Die Ätiologie der EGPA ist nach wie vor unbekannt. Es ist daher unklar, was die eosinophile Entzündung und die unkontrollierte Aktivierung des Immunsystems mit einem Zytokinsturm verursacht.
Die Klassifizierungskriterien wurden 2022 vom American College of Rheumatology/European Alliance of Associations for Rheumatology (EULAR) überarbeitet und umfassen Folgendes:
- Asthma (+ 3 Punkte)
- Nasenpolypen (+ 3 Punkte)
- multiple Mononeuritis oder Polyneuropathie (+ 1 Punkt)
- Eosinophilie > 10 % im peripheren Blut (5 Punkte)
- histologischer Nachweis einer Vaskulitis mit extravaskulären Eosinophilen (+ 2 Punkte)
- erhöhte cANCA (zytoplasmatische antineutrophile zytoplasmatische Antikörper) oder Anti-Proteinase-3-Antikörper (minus 3 Punkte)
- Hämaturie (minus 1 Punkt)
Ein Wert von ≥ 6 hat eine Sensitivität von 85 % und eine Spezifität von 99 %.

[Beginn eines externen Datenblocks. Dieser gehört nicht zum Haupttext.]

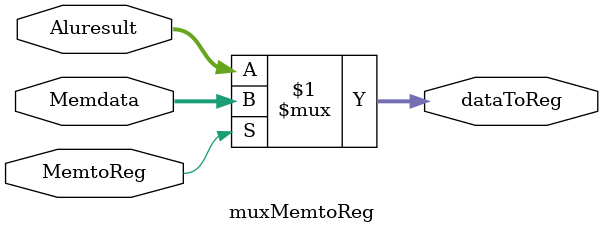
<source format=v>
module muxMemtoReg (
    input MemtoReg,//control signal 
    input [31:0]Aluresult,//result from alu
    input [31:0]Memdata,//result get from memory
    output wire [31:0]dataToReg

);
assign dataToReg=MemtoReg?Memdata:Aluresult;//if 1,memory data to register,else alu result to register


endmodule //muxMemtoReg
</source>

Klinischer Verlauf und Ergebnis
Aufgrund des klinischen Bildes wurde die Diagnose EGPA gestellt. Der Patient litt unter Asthma, Hypereosinophilie, vorübergehenden und wandernden Lungeninfiltraten und einer HNO-Erkrankung (bei der Befragung gab die Patientin an, an einer chronischen Sinusitis zu leiden). Da keine negativen Prognosefaktoren vorlagen, wurde eine Steroidtherapie mit einer Dosis von 1 mg/kg/Tag Prednison begonnen, die anschließend mit Methotrexat kombiniert wurde. Ab der ersten Verabreichung von Steroiden wurde eine deutliche Verbesserung der Blutwerte beobachtet, mit einer vollständigen Reduktion der Eosinophilenzahl, die auch 3 Monate nach Beginn der Therapie weiterhin negativ blieb. Darüber hinaus wurde eine progressive Verbesserung der Atemwegsbeschwerden beobachtet, mit Rückgang der Ateminsuffizienz.
Die Patientin wurde nach 13 Tagen Krankenhausaufenthalt entlassen. Darüber hinaus wurde nach Beginn der Eisentherapie eine fortschreitende Normalisierung der Hämoglobinwerte beobachtet. Die Anämie wurde auf einen chronischen Verlust durch Darmpolypen zurückgeführt, in Verbindung mit einer wahrscheinlichen Komponente, die auf die zugrunde liegende chronische Erkrankung zurückzuführen ist.